If you’re nervous about asking a parent or grandparent, this script works:

“I’ve been thinking about [parent/grandparent], and I want to make sure we capture some of your stories. There’s a free service called StoryCorps that records 40-minute conversations and saves them at the Library of Congress. I’d love to record one with you. Can we pick a Saturday afternoon to try it? I’ll send you the questions in advance so you can think about them.”

Three things this script does right:

  1. Frames it as preserving stories, not extracting them
  2. Names the credibility (Library of Congress)
  3. Gives a small, specific commitment (Saturday afternoon, questions in advance)

Most parents and grandparents say yes to this.
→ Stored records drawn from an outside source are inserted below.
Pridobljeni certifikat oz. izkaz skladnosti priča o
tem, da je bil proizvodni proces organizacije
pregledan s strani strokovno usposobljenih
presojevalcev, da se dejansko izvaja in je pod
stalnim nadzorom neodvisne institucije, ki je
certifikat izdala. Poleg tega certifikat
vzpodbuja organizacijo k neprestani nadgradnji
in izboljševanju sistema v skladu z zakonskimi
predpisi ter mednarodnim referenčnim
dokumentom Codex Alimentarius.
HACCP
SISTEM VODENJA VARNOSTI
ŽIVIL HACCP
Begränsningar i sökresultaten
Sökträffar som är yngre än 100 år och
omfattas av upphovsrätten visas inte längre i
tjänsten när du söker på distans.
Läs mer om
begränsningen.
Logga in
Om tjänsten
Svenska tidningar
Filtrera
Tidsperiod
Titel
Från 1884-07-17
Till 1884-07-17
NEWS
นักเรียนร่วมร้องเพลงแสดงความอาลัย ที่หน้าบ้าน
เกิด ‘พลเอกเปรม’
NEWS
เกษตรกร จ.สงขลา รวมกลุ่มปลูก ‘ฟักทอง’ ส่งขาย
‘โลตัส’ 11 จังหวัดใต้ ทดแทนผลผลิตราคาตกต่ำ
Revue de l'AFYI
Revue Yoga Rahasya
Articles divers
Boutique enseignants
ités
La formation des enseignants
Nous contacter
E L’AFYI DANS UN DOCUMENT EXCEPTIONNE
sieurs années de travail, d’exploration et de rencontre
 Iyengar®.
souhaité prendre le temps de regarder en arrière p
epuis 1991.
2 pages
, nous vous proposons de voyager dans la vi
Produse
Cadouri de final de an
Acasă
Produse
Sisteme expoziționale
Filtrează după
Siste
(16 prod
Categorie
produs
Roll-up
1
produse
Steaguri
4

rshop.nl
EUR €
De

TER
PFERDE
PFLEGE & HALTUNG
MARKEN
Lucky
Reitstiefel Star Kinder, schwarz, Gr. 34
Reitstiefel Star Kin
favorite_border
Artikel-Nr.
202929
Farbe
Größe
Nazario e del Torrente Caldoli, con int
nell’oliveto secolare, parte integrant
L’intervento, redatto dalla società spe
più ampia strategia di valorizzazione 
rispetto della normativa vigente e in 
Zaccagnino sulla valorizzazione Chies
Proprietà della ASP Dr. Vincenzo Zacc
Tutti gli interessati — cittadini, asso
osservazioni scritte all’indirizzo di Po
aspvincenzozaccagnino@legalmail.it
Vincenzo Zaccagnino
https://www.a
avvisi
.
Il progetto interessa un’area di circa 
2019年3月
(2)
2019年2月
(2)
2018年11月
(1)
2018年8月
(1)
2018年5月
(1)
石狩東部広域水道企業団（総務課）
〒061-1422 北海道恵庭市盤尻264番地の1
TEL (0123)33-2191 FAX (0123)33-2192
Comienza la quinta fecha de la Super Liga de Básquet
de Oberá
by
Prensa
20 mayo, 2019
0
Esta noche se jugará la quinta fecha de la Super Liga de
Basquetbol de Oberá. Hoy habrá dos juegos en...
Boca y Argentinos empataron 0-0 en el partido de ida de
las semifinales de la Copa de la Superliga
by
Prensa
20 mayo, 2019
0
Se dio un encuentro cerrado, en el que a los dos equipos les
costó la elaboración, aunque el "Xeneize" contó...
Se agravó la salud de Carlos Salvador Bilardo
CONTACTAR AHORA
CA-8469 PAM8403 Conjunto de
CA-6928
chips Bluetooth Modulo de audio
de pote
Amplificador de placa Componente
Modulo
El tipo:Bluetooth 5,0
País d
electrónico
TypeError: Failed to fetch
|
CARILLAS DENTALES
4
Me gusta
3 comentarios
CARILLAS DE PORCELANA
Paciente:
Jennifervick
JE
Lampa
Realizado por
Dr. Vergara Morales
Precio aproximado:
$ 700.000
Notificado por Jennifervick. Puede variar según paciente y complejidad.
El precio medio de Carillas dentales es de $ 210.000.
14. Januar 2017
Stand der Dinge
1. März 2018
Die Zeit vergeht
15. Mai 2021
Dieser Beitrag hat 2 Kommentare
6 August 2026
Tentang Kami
The few who say no usually need a few weeks to think about it before agreeing.

What to do this week

  1. Download the StoryCorps app today (free, iOS or Android). Don’t record yet.

  2. Make a list of 3 people you’d want to interview before they’re no longer around. Be honest. This is the real motivation for most StoryCorps interviews.

  3. Pick one and send them the script above this week.

  4. Once they agree, prep your questions using the Great Questions list. Send them a week ahead.

  5. Record.

If your interview partner prefers ongoing voice messages over a single big interview, Memoirji is the better tool. If they’re up for one focused session, StoryCorps is unbeatable.

The hardest part of any memoir project is starting. StoryCorps lowers the starting cost to “one Saturday afternoon and 40 minutes”. That’s hard to beat.